On the network layer, I don't know. But on the WWW layer, archive.today operates accounts that are used to log into websites when they are snapshotted. IIRC, the archive.today manipulates the snapshots to hide the fact that someone is logged in, but sometimes fails miserably:

https://megalodon.jp/2026-0221-0304-51/https://d914s229qk4kj...

https://archive.is/Y7z4E

The second shows volth's Github notifications. Volth was a major nix-pkgs contributor, but his Github account disappeared.

https://github.com/orgs/community/discussions/58164

seanhly · 2026-02-21T10:09:53 1771668593

There are some pretty robust browser addons for bypassing article paywalls, notably https://gitflic.ru/project/magnolia1234/bypass-paywalls-fire...

This particular addon is blocked on most western git servers, but can still be installed from Russian git servers. It includes custom paywall-bypassing code for pretty much every news websites you could reasonably imagine, or at least those sites that use conditional paywalls (paywalls for humans, no paywalls for big search engines). It won't work on sites like Substack that use proper authenticated content pages, but these sorts of pages don't get picked up by archive.today either.

My guess would be that archive.today loads such an addon with its headless browser and thus bypasses paywalls that way. Even if publishers find a way to detect headless browsers, crawlers can also be written to operate with traditional web browsers where lots of anti-paywall addons can be installed.

wuschel · 2026-02-21T13:50:21 1771681821

Wow, did not know about the regional blocking of git servers! Makes me wonder what else is kept from the western audience, and for what reason this blocking is happening.

Thanks for sketching out their approach and for the URI.

pingou · 2026-02-21T10:51:03 1771671063

But don't news websites check for ip addresses to make sure they really are from Google bots?

seanhly · 2026-02-21T11:51:29 1771674689

Most of them don’t check the IP, it would seem. Google acquires new IPs all the time, plus there are a lot of other search systems that news publishers don’t want to accidentally miss out on. It’s mostly just client side JS hiding the content after a time delay or other techniques like that. I think the proportion of the population using these addons is so low, it would cost more in lost SEO for news publishers to restrict crawling to a subset of IPs.

expedition32 · 2026-02-21T11:11:56 1771672316

I use this add on. It does get blocked sometimes but they update the rules every couple of weeks.

rkagerer · 2026-02-21T17:47:53 1771696073

I thought saved pages sometimes do contain users' IP's?

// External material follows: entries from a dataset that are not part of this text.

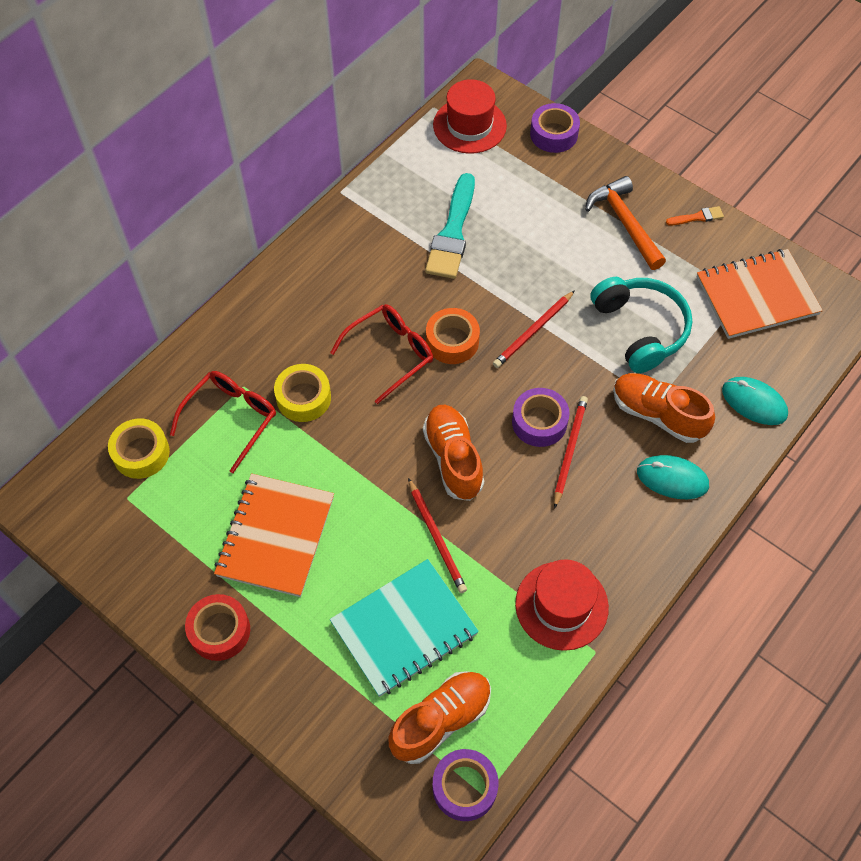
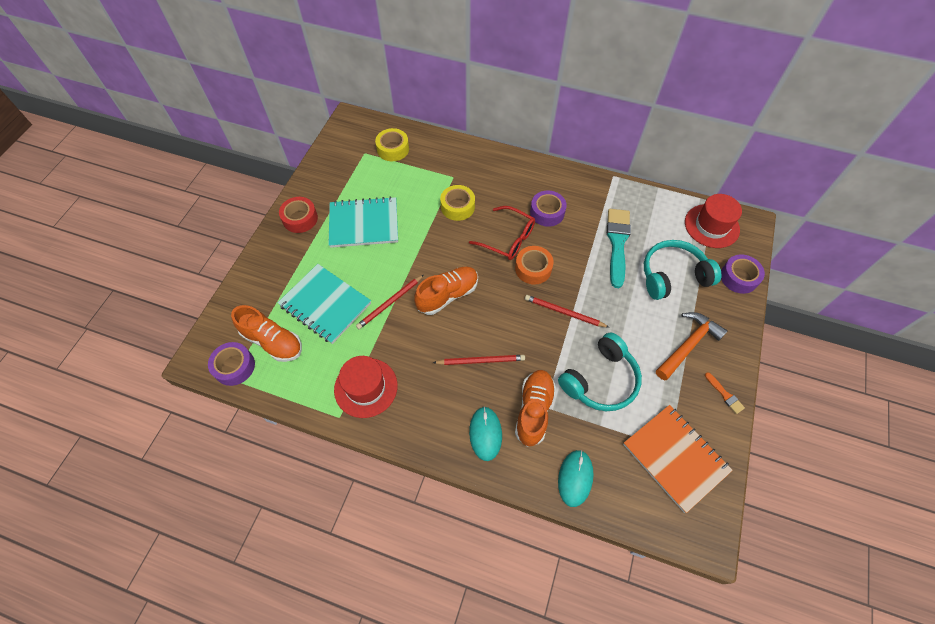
camera: 70 degrees right, 0 degrees up
red glasses [170,371,276,473] -> none
orange notebook [214,473,334,597] -> turquoise notebook [328,196,398,248]
turquoise brush [425,173,475,279] -> turquoise brush turned 105 degrees clockwise [607,209,631,288]
purple tape [512,388,570,447] -> purple tape moved to [530,191,567,227]
none -> turquoise headphones [644,240,721,300]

https://www.reddit.com/r/Advice/comments/5rbla4/comment/dd5x...

The way I (loosely) understand it, when you archive a page they send your IP in the X-Forwarded-For header. Some paywall operators render that into the page content served up, which then causes it to be visible to anyone who clicks your archived link and Views Source.

bdhcuidbebe · 2026-02-21T10:49:08 1771670948

> But how do they bypass the paywall?

I’m guessing by using a residential botnet and using existing credentials by unknowingly ”victims” by automating their browsers.

> Otherwise, the saved page would contain information about the logged-in user.

If you read this article, theres plenty of evidence they are manipulating the scraped data.

But I’m just speculating here…

pingou · 2026-02-21T10:57:51 1771671471

But in the article they talk about manipulating users devices to do a DDOS, not scrape websites. And the user going to the archive website is probably not gonna have a subscription, and anyway I'm not sure that simply visiting archive.today will make it able to exfiltrate much information from any other third party website since cookies will not be shared.

I guess if they can control a residential botnet more extensively they would be able to do that, but it would still be very difficult to remove login information from the page, the fact that they manipulated the scraped data for totally unrelated reasons a few times proves nothing in my opinion.

notpushkin · 2026-02-21T12:57:16 1771678636

They do remove the login information for their own accoubts (e.g. the one they use for LinkedIn sign-up wall). Their implementation is not perfect, though, which is how the aliases were leaked in the first place.